WHAT YOU ARE ASKED TO DO: Reproduce all of the material below word for word, keeping every line in its original order.
-- BEGIN RECORDS SUPPLIED --
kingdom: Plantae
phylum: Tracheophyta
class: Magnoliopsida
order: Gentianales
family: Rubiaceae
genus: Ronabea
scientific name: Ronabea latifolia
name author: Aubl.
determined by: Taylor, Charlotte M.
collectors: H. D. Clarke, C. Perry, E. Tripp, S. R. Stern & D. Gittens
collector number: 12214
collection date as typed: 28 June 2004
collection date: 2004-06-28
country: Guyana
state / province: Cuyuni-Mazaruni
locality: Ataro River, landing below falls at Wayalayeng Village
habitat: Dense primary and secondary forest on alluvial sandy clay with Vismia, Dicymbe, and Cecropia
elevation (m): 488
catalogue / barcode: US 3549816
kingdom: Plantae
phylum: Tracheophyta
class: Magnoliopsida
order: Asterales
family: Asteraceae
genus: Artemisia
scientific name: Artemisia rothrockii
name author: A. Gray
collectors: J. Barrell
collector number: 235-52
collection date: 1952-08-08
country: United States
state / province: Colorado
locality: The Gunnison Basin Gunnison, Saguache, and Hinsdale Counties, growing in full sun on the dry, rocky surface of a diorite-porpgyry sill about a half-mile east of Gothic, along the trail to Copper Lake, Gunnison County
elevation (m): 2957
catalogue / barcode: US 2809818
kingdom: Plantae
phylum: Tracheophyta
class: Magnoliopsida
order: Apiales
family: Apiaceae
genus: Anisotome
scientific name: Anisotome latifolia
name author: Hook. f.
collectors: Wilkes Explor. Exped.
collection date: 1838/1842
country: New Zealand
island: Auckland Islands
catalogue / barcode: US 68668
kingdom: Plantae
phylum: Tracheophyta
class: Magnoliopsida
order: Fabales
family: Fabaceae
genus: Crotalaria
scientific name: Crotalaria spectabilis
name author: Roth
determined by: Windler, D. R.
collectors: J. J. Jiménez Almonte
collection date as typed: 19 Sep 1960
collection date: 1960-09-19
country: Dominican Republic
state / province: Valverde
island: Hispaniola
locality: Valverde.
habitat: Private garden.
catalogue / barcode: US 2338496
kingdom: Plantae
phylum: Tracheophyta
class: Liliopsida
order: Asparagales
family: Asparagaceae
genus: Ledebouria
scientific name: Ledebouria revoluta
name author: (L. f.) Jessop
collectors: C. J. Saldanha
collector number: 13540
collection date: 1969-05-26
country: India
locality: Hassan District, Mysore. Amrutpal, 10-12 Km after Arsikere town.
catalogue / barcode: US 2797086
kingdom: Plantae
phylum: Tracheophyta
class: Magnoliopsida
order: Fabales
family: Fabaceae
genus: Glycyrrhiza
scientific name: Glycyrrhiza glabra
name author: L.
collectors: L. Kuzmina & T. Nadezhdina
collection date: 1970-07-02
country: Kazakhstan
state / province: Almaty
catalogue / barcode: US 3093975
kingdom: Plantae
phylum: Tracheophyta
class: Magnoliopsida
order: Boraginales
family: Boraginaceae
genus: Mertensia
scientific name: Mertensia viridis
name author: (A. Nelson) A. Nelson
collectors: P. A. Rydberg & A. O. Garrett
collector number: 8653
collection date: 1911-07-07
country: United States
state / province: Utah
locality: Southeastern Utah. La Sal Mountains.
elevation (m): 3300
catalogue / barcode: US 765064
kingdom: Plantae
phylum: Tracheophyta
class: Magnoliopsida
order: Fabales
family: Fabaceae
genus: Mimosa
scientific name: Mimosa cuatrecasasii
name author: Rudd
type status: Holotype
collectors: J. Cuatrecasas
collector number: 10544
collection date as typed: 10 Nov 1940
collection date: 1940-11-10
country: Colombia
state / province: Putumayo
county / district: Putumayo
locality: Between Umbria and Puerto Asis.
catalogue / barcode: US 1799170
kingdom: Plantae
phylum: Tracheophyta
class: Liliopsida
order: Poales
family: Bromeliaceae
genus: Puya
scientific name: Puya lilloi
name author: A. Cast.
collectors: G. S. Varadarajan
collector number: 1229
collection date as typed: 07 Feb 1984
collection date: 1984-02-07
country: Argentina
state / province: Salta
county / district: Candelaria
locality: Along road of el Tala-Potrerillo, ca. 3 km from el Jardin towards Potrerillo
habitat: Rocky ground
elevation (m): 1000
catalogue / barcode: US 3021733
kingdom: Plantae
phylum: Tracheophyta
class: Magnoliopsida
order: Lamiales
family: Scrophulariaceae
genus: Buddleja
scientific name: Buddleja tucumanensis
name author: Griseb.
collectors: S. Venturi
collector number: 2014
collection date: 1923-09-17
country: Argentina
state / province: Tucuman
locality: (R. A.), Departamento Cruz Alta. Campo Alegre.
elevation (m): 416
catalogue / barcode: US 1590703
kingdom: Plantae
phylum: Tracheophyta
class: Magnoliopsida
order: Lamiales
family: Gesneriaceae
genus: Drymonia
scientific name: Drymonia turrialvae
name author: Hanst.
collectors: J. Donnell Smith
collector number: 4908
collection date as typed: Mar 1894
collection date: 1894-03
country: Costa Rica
-- END RECORDS SUPPLIED --
SOLVED EXERCISE:
kingdom: Plantae
phylum: Tracheophyta
class: Magnoliopsida
order: Gentianales
family: Rubiaceae
genus: Ronabea
scientific name: Ronabea latifolia
name author: Aubl.
determined by: Taylor, Charlotte M.
collectors: H. D. Clarke, C. Perry, E. Tripp, S. R. Stern & D. Gittens
collector number: 12214
collection date as typed: 28 June 2004
collection date: 2004-06-28
country: Guyana
state / province: Cuyuni-Mazaruni
locality: Ataro River, landing below falls at Wayalayeng Village
habitat: Dense primary and secondary forest on alluvial sandy clay with Vismia, Dicymbe, and Cecropia
elevation (m): 488
catalogue / barcode: US 3549816
kingdom: Plantae
phylum: Tracheophyta
class: Magnoliopsida
order: Asterales
family: Asteraceae
genus: Artemisia
scientific name: Artemisia rothrockii
name author: A. Gray
collectors: J. Barrell
collector number: 235-52
collection date: 1952-08-08
country: United States
state / province: Colorado
locality: The Gunnison Basin Gunnison, Saguache, and Hinsdale Counties, growing in full sun on the dry, rocky surface of a diorite-porpgyry sill about a half-mile east of Gothic, along the trail to Copper Lake, Gunnison County
elevation (m): 2957
catalogue / barcode: US 2809818
kingdom: Plantae
phylum: Tracheophyta
class: Magnoliopsida
order: Apiales
family: Apiaceae
genus: Anisotome
scientific name: Anisotome latifolia
name author: Hook. f.
collectors: Wilkes Explor. Exped.
collection date: 1838/1842
country: New Zealand
island: Auckland Islands
catalogue / barcode: US 68668
kingdom: Plantae
phylum: Tracheophyta
class: Magnoliopsida
order: Fabales
family: Fabaceae
genus: Crotalaria
scientific name: Crotalaria spectabilis
name author: Roth
determined by: Windler, D. R.
collectors: J. J. Jiménez Almonte
collection date as typed: 19 Sep 1960
collection date: 1960-09-19
country: Dominican Republic
state / province: Valverde
island: Hispaniola
locality: Valverde.
habitat: Private garden.
catalogue / barcode: US 2338496
kingdom: Plantae
phylum: Tracheophyta
class: Liliopsida
order: Asparagales
family: Asparagaceae
genus: Ledebouria
scientific name: Ledebouria revoluta
name author: (L. f.) Jessop
collectors: C. J. Saldanha
collector number: 13540
collection date: 1969-05-26
country: India
locality: Hassan District, Mysore. Amrutpal, 10-12 Km after Arsikere town.
catalogue / barcode: US 2797086
kingdom: Plantae
phylum: Tracheophyta
class: Magnoliopsida
order: Fabales
family: Fabaceae
genus: Glycyrrhiza
scientific name: Glycyrrhiza glabra
name author: L.
collectors: L. Kuzmina & T. Nadezhdina
collection date: 1970-07-02
country: Kazakhstan
state / province: Almaty
catalogue / barcode: US 3093975
kingdom: Plantae
phylum: Tracheophyta
class: Magnoliopsida
order: Boraginales
family: Boraginaceae
genus: Mertensia
scientific name: Mertensia viridis
name author: (A. Nelson) A. Nelson
collectors: P. A. Rydberg & A. O. Garrett
collector number: 8653
collection date: 1911-07-07
country: United States
state / province: Utah
locality: Southeastern Utah. La Sal Mountains.
elevation (m): 3300
catalogue / barcode: US 765064
kingdom: Plantae
phylum: Tracheophyta
class: Magnoliopsida
order: Fabales
family: Fabaceae
genus: Mimosa
scientific name: Mimosa cuatrecasasii
name author: Rudd
type status: Holotype
collectors: J. Cuatrecasas
collector number: 10544
collection date as typed: 10 Nov 1940
collection date: 1940-11-10
country: Colombia
state / province: Putumayo
county / district: Putumayo
locality: Between Umbria and Puerto Asis.
catalogue / barcode: US 1799170
kingdom: Plantae
phylum: Tracheophyta
class: Liliopsida
order: Poales
family: Bromeliaceae
genus: Puya
scientific name: Puya lilloi
name author: A. Cast.
collectors: G. S. Varadarajan
collector number: 1229
collection date as typed: 07 Feb 1984
collection date: 1984-02-07
country: Argentina
state / province: Salta
county / district: Candelaria
locality: Along road of el Tala-Potrerillo, ca. 3 km from el Jardin towards Potrerillo
habitat: Rocky ground
elevation (m): 1000
catalogue / barcode: US 3021733
kingdom: Plantae
phylum: Tracheophyta
class: Magnoliopsida
order: Lamiales
family: Scrophulariaceae
genus: Buddleja
scientific name: Buddleja tucumanensis
name author: Griseb.
collectors: S. Venturi
collector number: 2014
collection date: 1923-09-17
country: Argentina
state / province: Tucuman
locality: (R. A.), Departamento Cruz Alta. Campo Alegre.
elevation (m): 416
catalogue / barcode: US 1590703
kingdom: Plantae
phylum: Tracheophyta
class: Magnoliopsida
order: Lamiales
family: Gesneriaceae
genus: Drymonia
scientific name: Drymonia turrialvae
name author: Hanst.
collectors: J. Donnell Smith
collector number: 4908
collection date as typed: Mar 1894
collection date: 1894-03
country: Costa Rica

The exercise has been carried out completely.